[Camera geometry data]
• • • • •

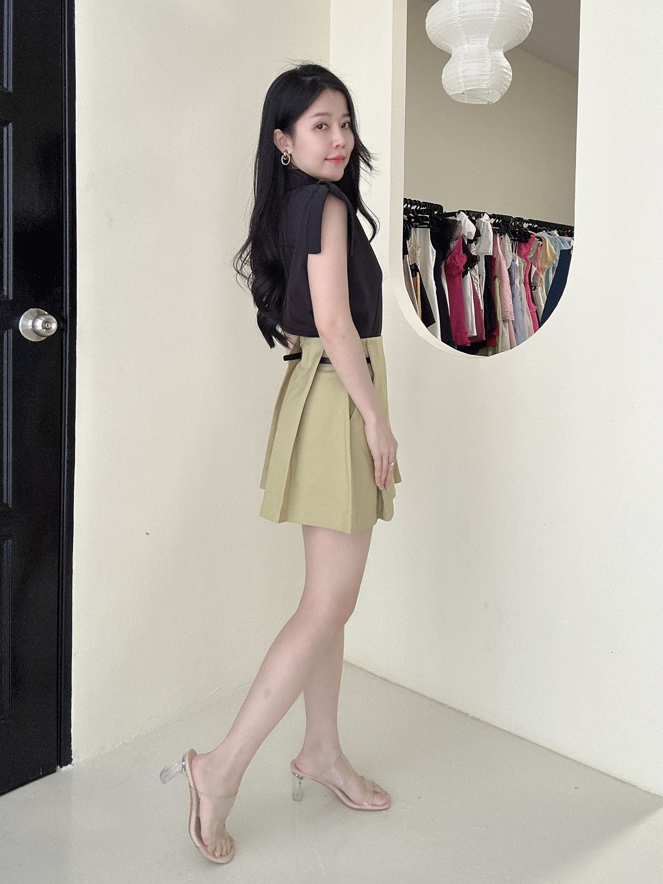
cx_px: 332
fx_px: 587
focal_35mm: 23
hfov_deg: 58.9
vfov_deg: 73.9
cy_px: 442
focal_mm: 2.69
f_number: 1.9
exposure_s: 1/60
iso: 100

• • • • •

TASK GOAL:
Please copy out the entries above exactly as they appear, but skip their images.

RESPONSE AREA:
cx_px: 332
fx_px: 587
focal_35mm: 23
hfov_deg: 58.9
vfov_deg: 73.9
cy_px: 442
focal_mm: 2.69
f_number: 1.9
exposure_s: 1/60
iso: 100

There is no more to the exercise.